START ENTRIES SUPPLIED

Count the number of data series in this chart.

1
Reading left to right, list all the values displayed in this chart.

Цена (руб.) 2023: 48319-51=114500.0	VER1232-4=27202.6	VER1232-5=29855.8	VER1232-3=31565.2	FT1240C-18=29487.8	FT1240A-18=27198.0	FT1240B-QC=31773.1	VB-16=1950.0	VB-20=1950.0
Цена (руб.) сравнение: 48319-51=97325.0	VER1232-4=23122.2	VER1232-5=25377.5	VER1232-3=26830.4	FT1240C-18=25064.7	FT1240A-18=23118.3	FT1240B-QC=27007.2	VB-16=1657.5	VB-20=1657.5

END ENTRIES SUPPLIED

• _WHAT THIS TASK INVOLVES_
Express the lines of these entries as a JSON list of strings, one string per line, leaving out the blank lines.

• _EXERCISE OUTPUT_
[
  "Count the number of data series in this chart.",
  "1",
  "Reading left to right, list all the values displayed in this chart.",
  "Цена (руб.) 2023: 48319-51=114500.0\tVER1232-4=27202.6\tVER1232-5=29855.8\tVER1232-3=31565.2\tFT1240C-18=29487.8\tFT1240A-18=27198.0\tFT1240B-QC=31773.1\tVB-16=1950.0\tVB-20=1950.0",
  "Цена (руб.) сравнение: 48319-51=97325.0\tVER1232-4=23122.2\tVER1232-5=25377.5\tVER1232-3=26830.4\tFT1240C-18=25064.7\tFT1240A-18=23118.3\tFT1240B-QC=27007.2\tVB-16=1657.5\tVB-20=1657.5"
]